I just want a few minutes or a week or two or a rock solid month of clarity. This idea of reinvention is based on my innate longing to simply be who I am as a painter, an artist and a person, without concern for what's popular, sellable, theoretically erudite, or pretentiously unpretentiously hip. And while I haven't been motivated by the above concerns either professionally or personally, I've spent too much time concerning myself with nuances like how to keep the work out there at a critical level, how the work will be read or received, and the million dollar question, what changes do I need to make in order to sustain both my studio and day-to-day living expenses since weathering a divorce and a difficult relocation back to my childhood home in the south. There is less chaos in the work than there used to be, probably because there was so much chaos in my life for a couple of years. The seemingly haphazard strategies I relied on have given way to a more introspection approach, involving a sharper focal point. It's taking some time to catch up with the work in that regard.
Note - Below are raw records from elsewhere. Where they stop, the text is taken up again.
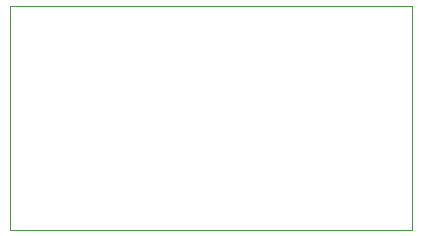
<source format=gm1>
G04 #@! TF.GenerationSoftware,KiCad,Pcbnew,5.1.5+dfsg1-2build2*
G04 #@! TF.CreationDate,2023-02-08T22:02:59+01:00*
G04 #@! TF.ProjectId,EcoApi_loadCellCombinator,45636f41-7069-45f6-9c6f-616443656c6c,rev?*
G04 #@! TF.SameCoordinates,Original*
G04 #@! TF.FileFunction,Profile,NP*
%FSLAX46Y46*%
G04 Gerber Fmt 4.6, Leading zero omitted, Abs format (unit mm)*
G04 Created by KiCad (PCBNEW 5.1.5+dfsg1-2build2) date 2023-02-08 22:02:59*
%MOMM*%
%LPD*%
G04 APERTURE LIST*
%ADD10C,0.050000*%
G04 APERTURE END LIST*
D10*
X194730000Y-105880000D02*
X160730000Y-105880000D01*
X194740000Y-86880000D02*
X160740000Y-86880000D01*
X194730000Y-105880000D02*
X194740000Y-86880000D01*
X160740000Y-86880000D02*
X160730000Y-105880000D01*
M02*

</source>
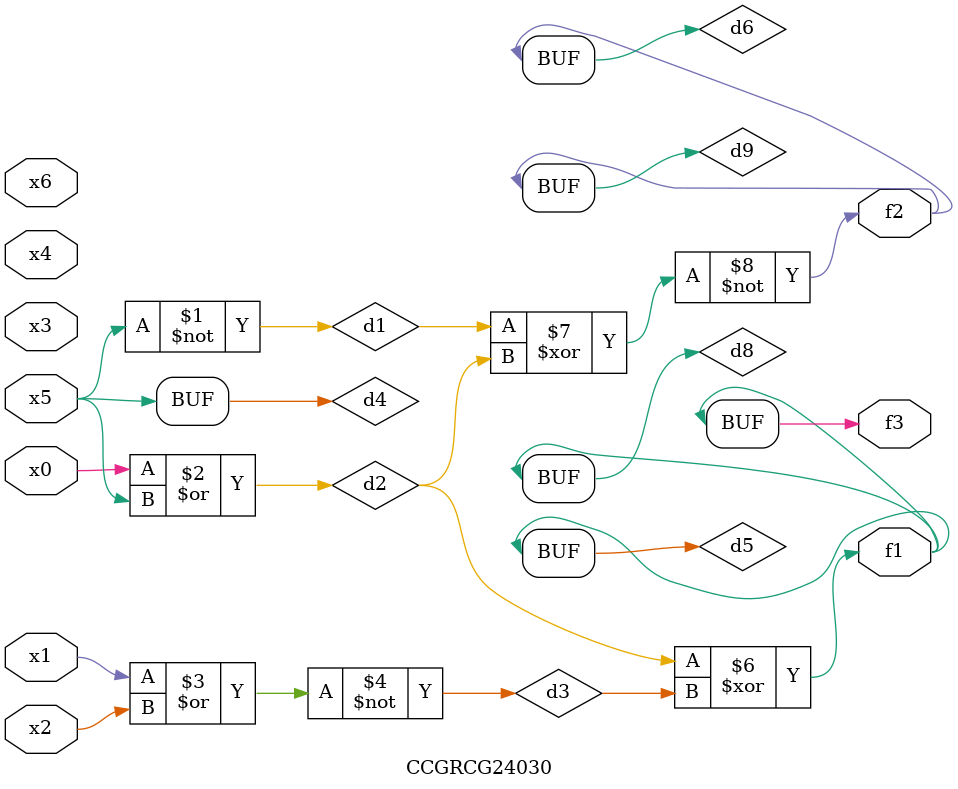
<source format=v>
module CCGRCG24030(
	input x0, x1, x2, x3, x4, x5, x6,
	output f1, f2, f3
);

	wire d1, d2, d3, d4, d5, d6, d7, d8, d9;

	nand (d1, x5);
	or (d2, x0, x5);
	nor (d3, x1, x2);
	xnor (d4, d1);
	xor (d5, d2, d3);
	xnor (d6, d1, d2);
	not (d7, x4);
	buf (d8, d5);
	xor (d9, d6);
	assign f1 = d8;
	assign f2 = d9;
	assign f3 = d8;
endmodule

</source>
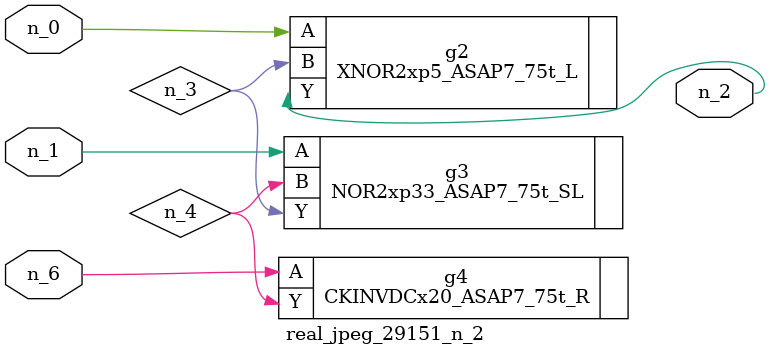
<source format=v>
module real_jpeg_29151_n_2 (n_6, n_1, n_0, n_2);

input n_6;
input n_1;
input n_0;

output n_2;

wire n_4;
wire n_3;

XNOR2xp5_ASAP7_75t_L g2 ( 
.A(n_0),
.B(n_3),
.Y(n_2)
);

NOR2xp33_ASAP7_75t_SL g3 ( 
.A(n_1),
.B(n_4),
.Y(n_3)
);

CKINVDCx20_ASAP7_75t_R g4 ( 
.A(n_6),
.Y(n_4)
);


endmodule
</source>
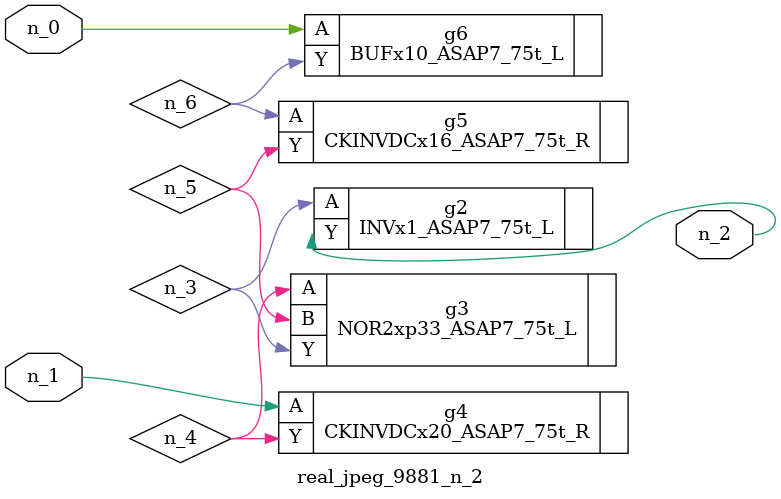
<source format=v>
module real_jpeg_9881_n_2 (n_1, n_0, n_2);

input n_1;
input n_0;

output n_2;

wire n_5;
wire n_4;
wire n_6;
wire n_3;

BUFx10_ASAP7_75t_L g6 ( 
.A(n_0),
.Y(n_6)
);

CKINVDCx20_ASAP7_75t_R g4 ( 
.A(n_1),
.Y(n_4)
);

INVx1_ASAP7_75t_L g2 ( 
.A(n_3),
.Y(n_2)
);

NOR2xp33_ASAP7_75t_L g3 ( 
.A(n_4),
.B(n_5),
.Y(n_3)
);

CKINVDCx16_ASAP7_75t_R g5 ( 
.A(n_6),
.Y(n_5)
);


endmodule
</source>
So maybe that's not being romantic at all. Maybe it's my desire to be authentic without worrying about the outcome. I'm talking about the subtleties of making the work and the lifestyle match up with a little more lightness and grace. Which is all to say that if I were to have a vision board, the above picture of my studio would be included, only outside the frame, there would be no worry and no second guessing.
The dog stays in the picture.
2 comments:
hello...
hi mary, this is rebekah t urshen. i met you at watkins and bought tiny cookbooks with a check
our living room is a studio too ha!
i like your paintings and your dog.
:)
Hi Rebekah! Yes, I remember. Hope you're enjoying them.